25th Jul 2019 13:38
(Alliance News) - Cathay International Holdings Ltd said Thursday its sales and profit in the first half will be lower than the year before.
The healthcare investor focused on China said 50%-owned subsidiary Lansen Pharmaceutical Holdings Ltd's results will have an adverse impact on its own results.
On Thursday, Lansen announced in Hong Kong it expects to have a "noticeable decrease" in net profits in the first half compared to the year before.
"Lansen has implemented a number of new strategic initiatives in its pharmaceutical business, in response to the challenging regulatory environment in China, by developing its own products such as Pafulin, Sicorten Plus, and certain featured pharmaceuticals; and reducing reliance on agency products," Cathay International explained.
As a result of these initiatives, Lansen's sales in the period are below the year before.
Lansen also suffered from "a number" of provisions and write-offs against its "old and slow moving" inventory.
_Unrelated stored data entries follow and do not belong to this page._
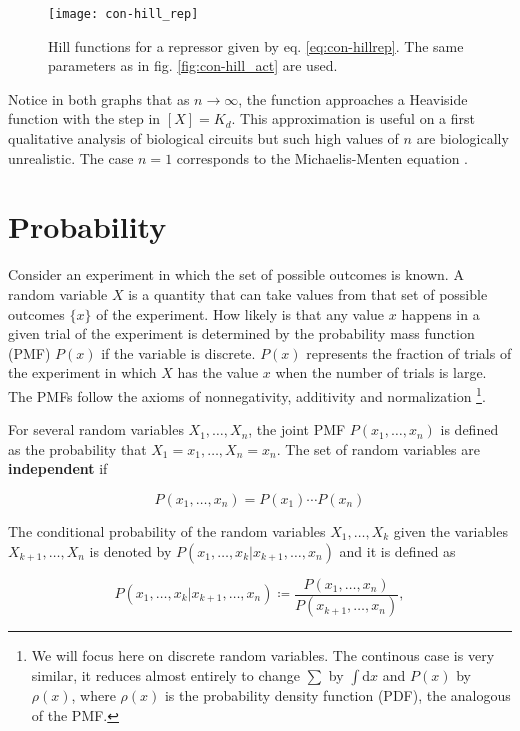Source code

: \begin{figure}[H]
  \centering
  \texttt{[image: con-hill\_rep]}
  \caption[Hill functions for a repressor]{\label{fig:con-hill_rep} Hill functions for a repressor given by eq. \eqref{eq:con-hillrep}. The same parameters as in fig. \ref{fig:con-hill_act} are used.}
\end{figure}

Notice in both graphs that as $n\rightarrow\infty$, the function approaches a Heaviside function with the step in $[X] = K_d$. This approximation is useful on a first qualitative analysis of biological circuits but such high values of $n$ are biologically unrealistic. The case $n=1$ corresponds to the Michaelis-Menten equation \cite{alon06}.

\section{Probability}

Consider an experiment in which the set of possible outcomes is known. A random variable $X$ is a quantity that can take values from that set of possible outcomes $\{x\}$ of the experiment. How likely is that any value $x$ happens in a given trial of the experiment is determined by the probability mass function (PMF) $P(x)$ if the variable is discrete. $P(x)$ represents the fraction of trials of the experiment in which $X$ has the value $x$ when the number of trials is large. The PMFs follow the axioms of nonnegativity, additivity and normalization \cite{bertsekas08} \footnote{We will focus here on discrete random variables. The continous case is very similar, it reduces almost entirely to change $\sum$ by $\int\mathrm{d}x$ and $P(x)$ by $\rho(x)$, where $\rho(x)$ is the probability density function (PDF), the analogous of the PMF.}.

For several random variables $X_1,\dotsc,X_n$, the joint PMF  $P(x_1,\dotsc,x_n)$ is defined as the probability that $X_1=x_1,\dotsc,X_n=x_n$. The set of random variables are \textbf{independent} if

\begin{equation*}
  P(x_1,\dotsc,x_n) = P(x_1)\dotsm P(x_n)
\end{equation*}

The conditional probability of the random variables $X_1,\dotsc,X_k$ given the variables $X_{k+1},\dotsc,X_n$ is denoted by $P(x_1,\dotsc,x_k|x_{k+1},\dotsc,x_n)$ and it is defined as

\begin{equation*}
  P(x_1,\dotsc,x_k|x_{k+1},\dotsc,x_n) \coloneqq \frac{P(x_1,\dotsc,x_n)}{P(x_{k+1},\dotsc,x_n)},
\end{equation*}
Cathay International added: "Despite the short term impact on Lansen's results from the new strategic initiatives, Lansen sees improvement in its pharmaceutical segment and expects this segment's profit to be higher than that in same period last year, and looks forward to continuing improvement in the second half."
Cathay International said investee Haizi was "adversely impacted" by a decrease in market price for inositol, which means its results are expected to be below 2018.
Investee firms Natural Dailyhealth and Botai are both trading broadly in line with expectations, Cathay International said.
Shares in Cathay International were untraded at 6.50 pence each.